Arne Duncan sounds a lot like a politician

September 11th, 2016

For a guy who’s left public office, Arne Duncan is pretty opinionated about how Illinois should be run.

The former U.S. Secretary of Education says inequity in education–when “more money is spent on children of the wealthy than kids who are poor”–is the state’s greatest education problem and it’s much to blame violence that’s seized the city.

“It’s a travesty” that needs to be fixed, he says. “I don’t know if there’s a political will to get it done.”

Does Duncan have the will? He won’t say yes — or no.

The former CEO of Chicago Public Schools returned last year from D.C. after seven years working with President Barak Obama. “My goal was to stay eight years. But for a host of family reasons,” he had to return, he says.

Political watchers have noted that you must be an Illinois resident three years in order to run for statewide public office.

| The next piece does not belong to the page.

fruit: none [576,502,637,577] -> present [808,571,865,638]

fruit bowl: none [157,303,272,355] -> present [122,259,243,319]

Duncan has joined California-based Emerson Collective as a managing partner. The organization puts money into programs in struggling communities. A few months ago it handed out grants from $5,000 to $25,000 to Chicago nonprofits that use peace as a model to end violence. Emerson was founded by Laurene Powell Jobs, the widow of Apple co-founder Steve Jobs. She named the organization after Ralph Waldo Emerson, who espoused the idea of self-reliance.

Duncan talked about his worries of Chicago in a one-on-one interview and during a Q&A with volunteers from City Year Chicago, a nonprofit that works in hard-hit neighborhoods.

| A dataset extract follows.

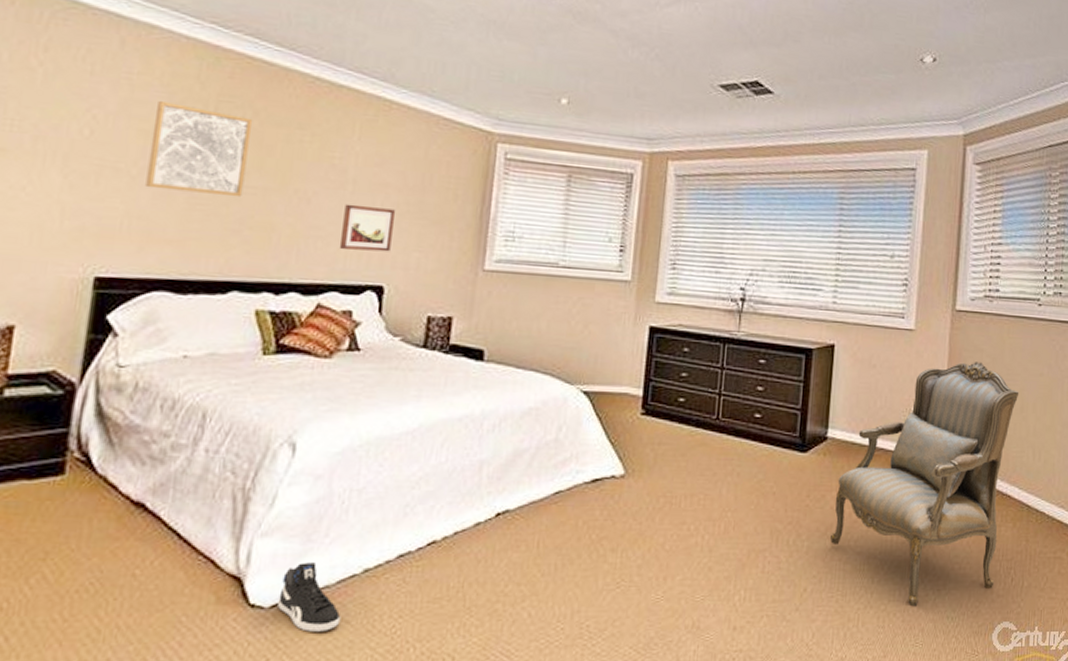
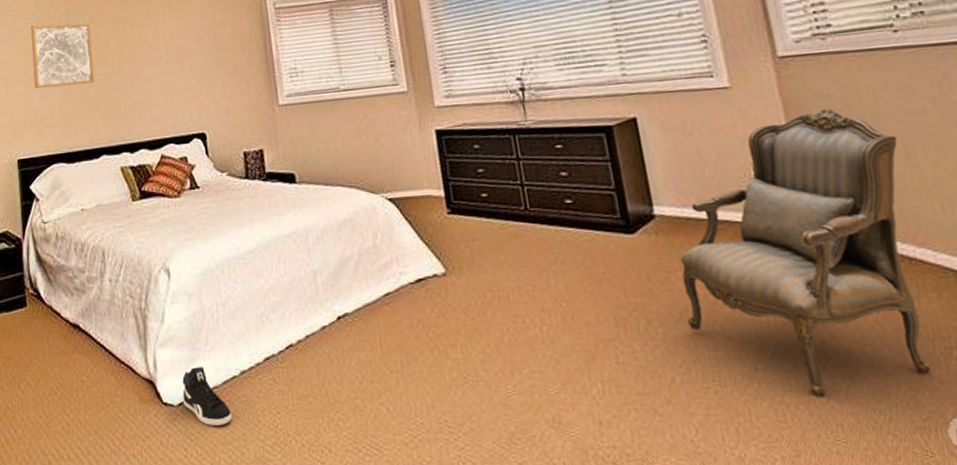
wall art: present [339,203,396,252] -> none [164,69,204,110]

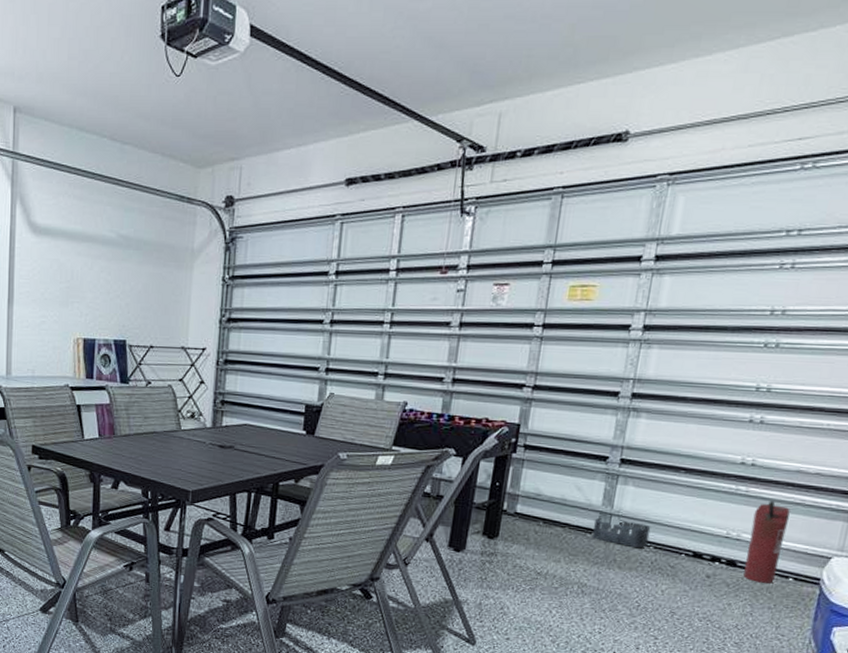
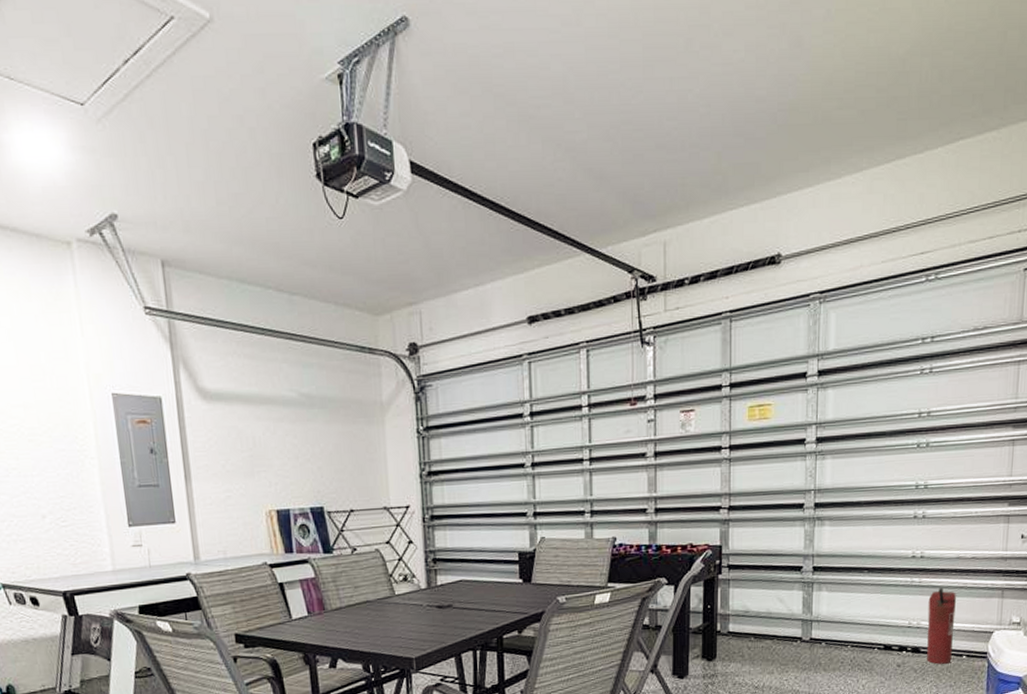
storage bin: present [592,517,651,549] -> none [797,624,846,649]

“Over the next few years, I want to have an impact to make sure kids are safe,” he says.

Duncan worries about children being kept indoors because it’s not safe to go outside. “We have to do better.”

He says, “I spend all my days talking about violence in the city. I talk to people who have been shot. And I spend a day a month in Cook County Jail talking to shooters and trying to understand them and their world. There’s not one person I’m talking to in the jail who has a college degree.”

He answered some light-hearted questions from City Year volunteers, too.

Who plays basketball better–you or the president?

“I plead the fifth,” said Duncan, sounding a lot like a politician.